→ INSTRUCTIONS FOR THE TASK
Make an exact copy of all the data.

= = = =

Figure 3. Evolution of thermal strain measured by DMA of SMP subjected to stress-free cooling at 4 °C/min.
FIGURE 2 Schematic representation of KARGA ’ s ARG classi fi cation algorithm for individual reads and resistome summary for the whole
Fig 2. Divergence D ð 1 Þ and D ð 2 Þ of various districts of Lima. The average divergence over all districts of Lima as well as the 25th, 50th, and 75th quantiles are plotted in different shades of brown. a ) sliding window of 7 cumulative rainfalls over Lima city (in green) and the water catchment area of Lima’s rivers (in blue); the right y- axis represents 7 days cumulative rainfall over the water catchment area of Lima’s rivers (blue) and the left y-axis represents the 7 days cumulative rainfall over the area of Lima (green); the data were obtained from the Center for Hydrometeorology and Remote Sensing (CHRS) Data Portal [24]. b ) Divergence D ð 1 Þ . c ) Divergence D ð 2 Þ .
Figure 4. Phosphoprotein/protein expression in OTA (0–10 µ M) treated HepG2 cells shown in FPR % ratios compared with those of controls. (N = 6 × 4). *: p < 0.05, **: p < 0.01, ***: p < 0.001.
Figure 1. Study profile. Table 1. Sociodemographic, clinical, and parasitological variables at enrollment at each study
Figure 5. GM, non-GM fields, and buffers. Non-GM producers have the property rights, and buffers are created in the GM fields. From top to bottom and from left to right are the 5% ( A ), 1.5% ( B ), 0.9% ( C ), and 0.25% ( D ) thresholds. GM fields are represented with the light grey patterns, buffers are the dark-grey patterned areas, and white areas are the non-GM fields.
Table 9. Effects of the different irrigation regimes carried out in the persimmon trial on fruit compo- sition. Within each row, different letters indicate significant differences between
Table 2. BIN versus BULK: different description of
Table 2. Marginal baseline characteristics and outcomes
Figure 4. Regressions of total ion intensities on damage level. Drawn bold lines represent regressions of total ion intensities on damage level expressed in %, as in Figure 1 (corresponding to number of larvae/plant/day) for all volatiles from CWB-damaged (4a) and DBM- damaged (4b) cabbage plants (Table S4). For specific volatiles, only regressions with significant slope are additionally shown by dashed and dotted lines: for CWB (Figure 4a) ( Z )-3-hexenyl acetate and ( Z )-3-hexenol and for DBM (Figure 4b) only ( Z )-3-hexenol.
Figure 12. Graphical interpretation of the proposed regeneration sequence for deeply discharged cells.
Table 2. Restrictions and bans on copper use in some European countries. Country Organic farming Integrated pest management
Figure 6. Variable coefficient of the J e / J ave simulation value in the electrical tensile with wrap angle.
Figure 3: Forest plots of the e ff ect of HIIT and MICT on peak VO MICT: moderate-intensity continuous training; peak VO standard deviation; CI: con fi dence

= = = =

→ RESPONSE BOX
Figure 3. Evolution of thermal strain measured by DMA of SMP subjected to stress-free cooling at 4 °C/min.
FIGURE 2 Schematic representation of KARGA ’ s ARG classi fi cation algorithm for individual reads and resistome summary for the whole
Fig 2. Divergence D ð 1 Þ and D ð 2 Þ of various districts of Lima. The average divergence over all districts of Lima as well as the 25th, 50th, and 75th quantiles are plotted in different shades of brown. a ) sliding window of 7 cumulative rainfalls over Lima city (in green) and the water catchment area of Lima’s rivers (in blue); the right y- axis represents 7 days cumulative rainfall over the water catchment area of Lima’s rivers (blue) and the left y-axis represents the 7 days cumulative rainfall over the area of Lima (green); the data were obtained from the Center for Hydrometeorology and Remote Sensing (CHRS) Data Portal [24]. b ) Divergence D ð 1 Þ . c ) Divergence D ð 2 Þ .
Figure 4. Phosphoprotein/protein expression in OTA (0–10 µ M) treated HepG2 cells shown in FPR % ratios compared with those of controls. (N = 6 × 4). *: p < 0.05, **: p < 0.01, ***: p < 0.001.
Figure 1. Study profile. Table 1. Sociodemographic, clinical, and parasitological variables at enrollment at each study
Figure 5. GM, non-GM fields, and buffers. Non-GM producers have the property rights, and buffers are created in the GM fields. From top to bottom and from left to right are the 5% ( A ), 1.5% ( B ), 0.9% ( C ), and 0.25% ( D ) thresholds. GM fields are represented with the light grey patterns, buffers are the dark-grey patterned areas, and white areas are the non-GM fields.
Table 9. Effects of the different irrigation regimes carried out in the persimmon trial on fruit compo- sition. Within each row, different letters indicate significant differences between
Table 2. BIN versus BULK: different description of
Table 2. Marginal baseline characteristics and outcomes
Figure 4. Regressions of total ion intensities on damage level. Drawn bold lines represent regressions of total ion intensities on damage level expressed in %, as in Figure 1 (corresponding to number of larvae/plant/day) for all volatiles from CWB-damaged (4a) and DBM- damaged (4b) cabbage plants (Table S4). For specific volatiles, only regressions with significant slope are additionally shown by dashed and dotted lines: for CWB (Figure 4a) ( Z )-3-hexenyl acetate and ( Z )-3-hexenol and for DBM (Figure 4b) only ( Z )-3-hexenol.
Figure 12. Graphical interpretation of the proposed regeneration sequence for deeply discharged cells.
Table 2. Restrictions and bans on copper use in some European countries. Country Organic farming Integrated pest management
Figure 6. Variable coefficient of the J e / J ave simulation value in the electrical tensile with wrap angle.
Figure 3: Forest plots of the e ff ect of HIIT and MICT on peak VO MICT: moderate-intensity continuous training; peak VO standard deviation; CI: con fi dence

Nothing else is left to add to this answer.